### YOUR TASK
Where does the string "border" occur in the entries below? Copy every line where it does.
----- RECORDS SUPPLIED
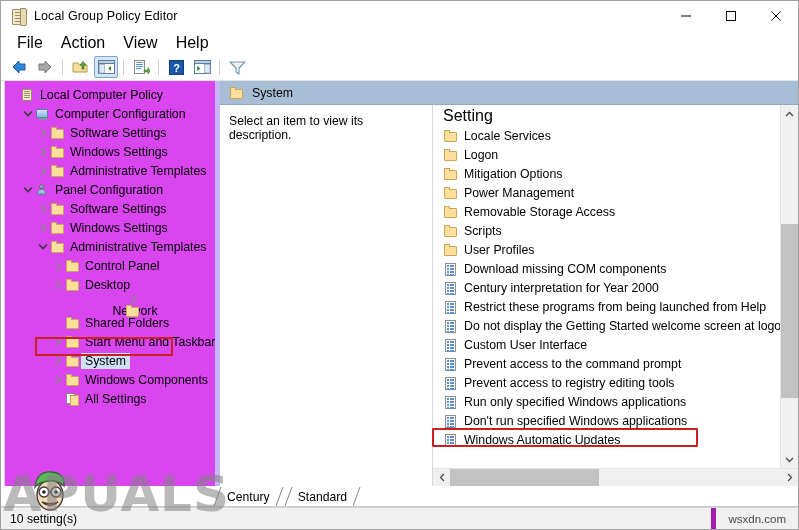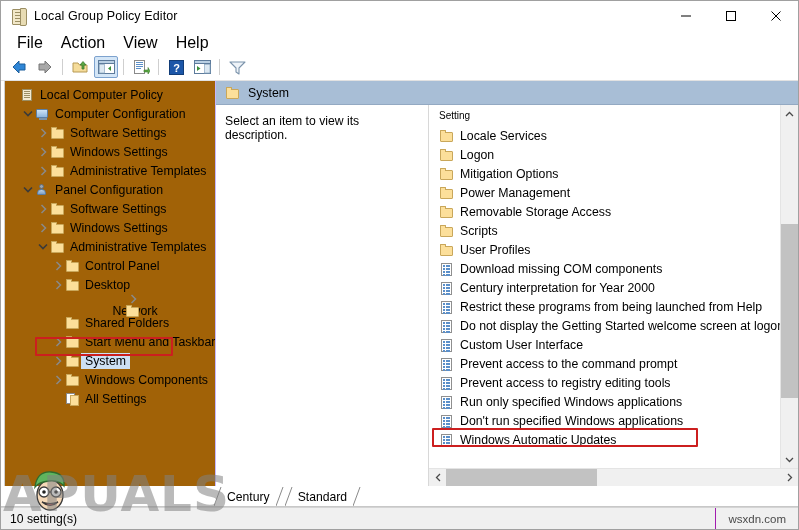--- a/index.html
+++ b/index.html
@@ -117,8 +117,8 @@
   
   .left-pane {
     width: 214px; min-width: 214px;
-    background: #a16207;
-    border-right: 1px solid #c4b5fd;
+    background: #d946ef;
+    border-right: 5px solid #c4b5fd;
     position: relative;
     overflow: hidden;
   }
----------
----- RECORDS SUPPLIED
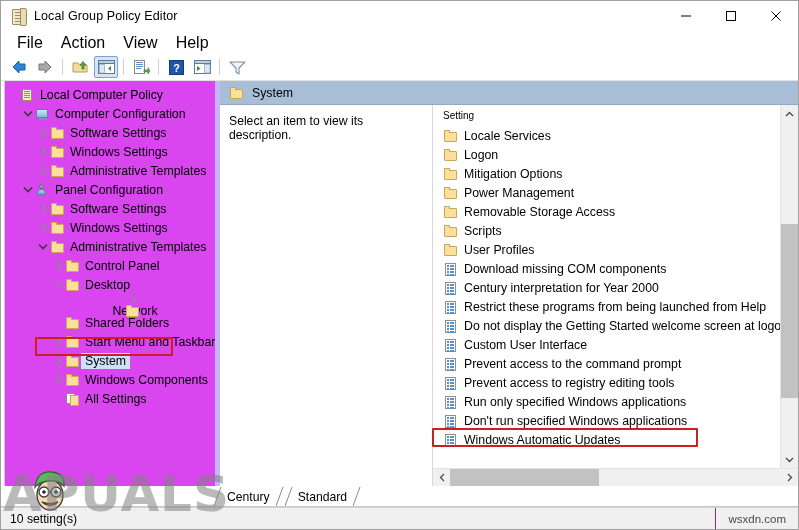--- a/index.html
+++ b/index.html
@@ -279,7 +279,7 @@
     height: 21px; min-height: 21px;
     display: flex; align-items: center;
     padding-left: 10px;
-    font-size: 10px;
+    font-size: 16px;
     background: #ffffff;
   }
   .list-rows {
----------
### EXERCISE ANSWER
-    border-right: 1px solid #c4b5fd;
+    border-right: 5px solid #c4b5fd;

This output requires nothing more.